That app is Shahin's brainchild, Tekeya, which she launched in February. The application allows restaurants and shops to donate or sell at reduced prices their suitable leftovers from banquet tables and shelves. Supermarkets can donate food about to expire, and starred hotels can give away unconsumed food from events held on their premises. The charities that pick up the donations from shops, restaurants, hotels and other donors either distribute the food to the poor directly or use it to put together meals they then serve in their kitchens.

“The app will help reduce food surplus in Egypt and will deliver it to those in need, either at token prices or for free,” Shahin told Al-Monitor. 

“Many restaurants and hotels throw away food at the end of the day and prepare fresh dishes the next day,” Shahin said. “Supermarkets simply discard the products they cannot sell because the expiry date is too close, so I started to think of a way to deliver these products and foods to charities to help those in need.”

According to the Food Sustainability Index, a project of the Economist Intelligence Unit and the Barilla Center for Food and Nutrition, Egypt tops the list of Arab countries in terms of food waste. About one-third of all food grown in the Middle East and North Africa is lost or wasted, according to the UN Food and Agriculture Organization. In Egypt, that amounts to an estimated 50 kilograms of food per person per year. In April 2018, the Food and Agriculture (FAO) organization, in cooperation with the Egyptian Food Bank, launched an awareness campaign to reduce food waste and contribute to eradicating hunger in Egypt.

“Despite the huge amounts of wasted food, many people are unable to access food regularly,” Shahin said. As of April, Tekeya will also offer to arrange transport service to courier food from the provider to the charities for a small fee. 

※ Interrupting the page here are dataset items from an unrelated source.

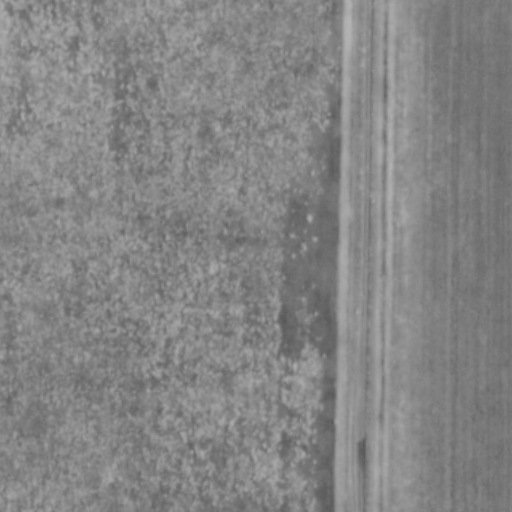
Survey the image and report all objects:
road: (363, 255)
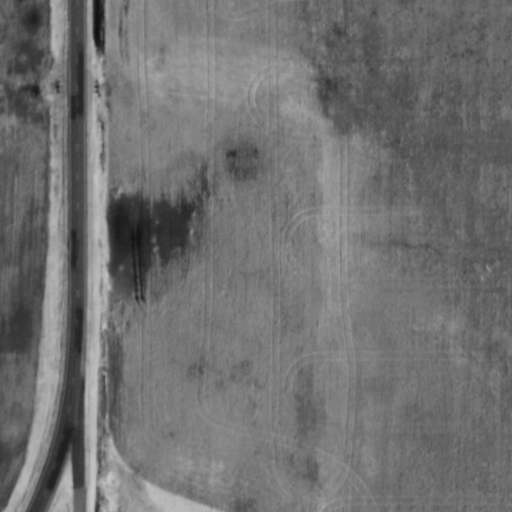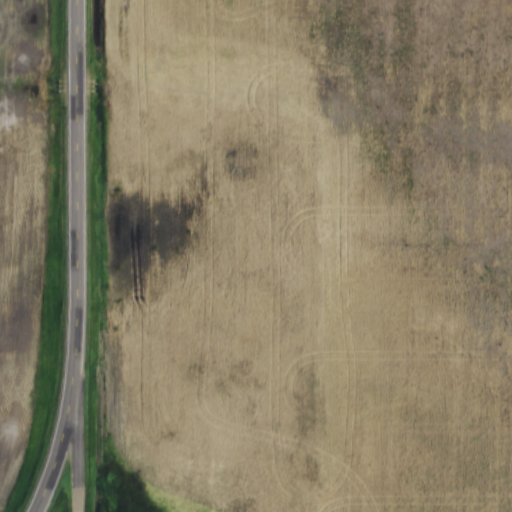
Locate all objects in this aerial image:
road: (76, 186)
road: (76, 442)
road: (62, 443)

Karim Mustafa, administrator of the app's free food section, told Al-Monitor that Tekeya has already succeeded in attracting a number of charities, including some with large outreach networks.

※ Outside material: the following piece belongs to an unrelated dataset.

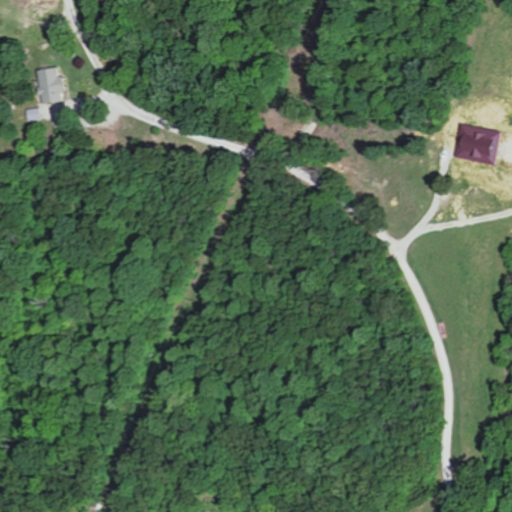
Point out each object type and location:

Among them is the Resala Charity Association, which has 68 branches nationwide, and among other services, provides daily and monthly food parcels to people in need. Donated food also often goes to the kitchens of Swaaed al-Etaam, a group that prepares hot meals for the needy around the country, and to LifeMakers, a youth-led organization.

Mustafa said the Tekeya team is still working to expand the network. One of their targets for collecting food surplus is the Americana Group, a Middle Eastern company that includes franchises of KFC, Hardee’s and Chicken Tikka among its restaurants. He added that the delivery service being worked on will mainly pick up from restaurants and shops in areas not typically covered by the charities.

Riham Mheisen, spokesperson for the Resala Charity Association, told Al-Monitor, “Charities always keep a database of those in need in neighborhoods and surrounding areas, but most of [us] do not have enough food or funding to secure organized and sustainable food delivery to the needy.” Thus, she noted, Tekeya's relevance is in part in enabling sustainable deliveries of food and meals.

Mheisen noted that Tekeya will play an important role in distributing food on big occasions, such as Orphan’s Day and events for children with special needs, which her charity organizes. She warned, however, that under Egypt's current economic strain, restaurants have been economizing, so the amount of food available for donating is declining. This began with the increase in food prices over the past years after the decision to float the Egyptian pound in November 2016. Many charity kitchens in poor neighborhoods had to close their doors, Mheisen said.